Entradas guardadas:
□ □ □ □ □ □ □

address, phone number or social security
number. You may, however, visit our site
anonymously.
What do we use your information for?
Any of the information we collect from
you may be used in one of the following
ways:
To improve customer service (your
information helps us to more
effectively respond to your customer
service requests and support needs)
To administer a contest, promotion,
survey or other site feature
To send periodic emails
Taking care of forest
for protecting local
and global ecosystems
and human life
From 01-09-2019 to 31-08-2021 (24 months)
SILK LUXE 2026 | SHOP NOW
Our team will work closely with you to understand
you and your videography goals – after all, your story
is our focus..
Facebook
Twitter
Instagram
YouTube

□ □ □ □ □ □ □

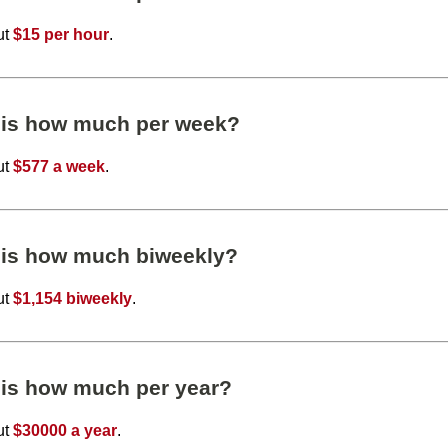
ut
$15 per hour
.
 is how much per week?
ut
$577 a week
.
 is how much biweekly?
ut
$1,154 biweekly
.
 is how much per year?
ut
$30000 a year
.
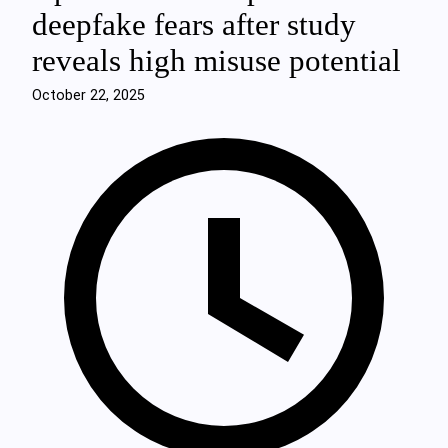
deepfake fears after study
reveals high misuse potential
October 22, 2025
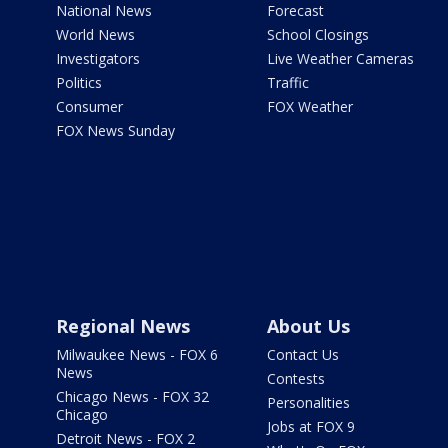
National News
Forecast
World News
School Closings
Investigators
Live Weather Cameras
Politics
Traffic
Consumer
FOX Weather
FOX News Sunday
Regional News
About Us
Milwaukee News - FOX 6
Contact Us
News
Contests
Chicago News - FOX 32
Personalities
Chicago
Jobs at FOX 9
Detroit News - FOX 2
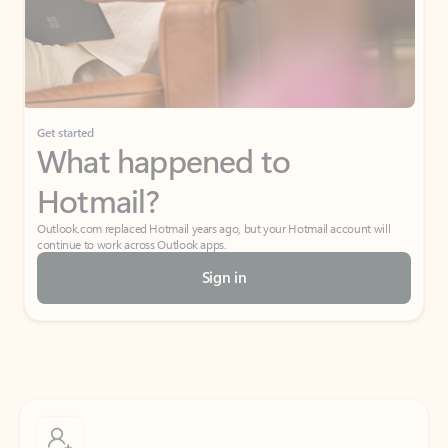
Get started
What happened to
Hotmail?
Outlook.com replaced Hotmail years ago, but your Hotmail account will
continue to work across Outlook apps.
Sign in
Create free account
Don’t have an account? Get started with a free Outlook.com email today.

□ □ □ □ □ □ □

- [TAREA A REALIZAR]
Muestre todas las líneas del material que contengan la palabra "Hotmail", distinguiendo entre mayúsculas y minúsculas.

- [ESPACIO DE RESPUESTA]
Hotmail?
Outlook.com replaced Hotmail years ago, but your Hotmail account will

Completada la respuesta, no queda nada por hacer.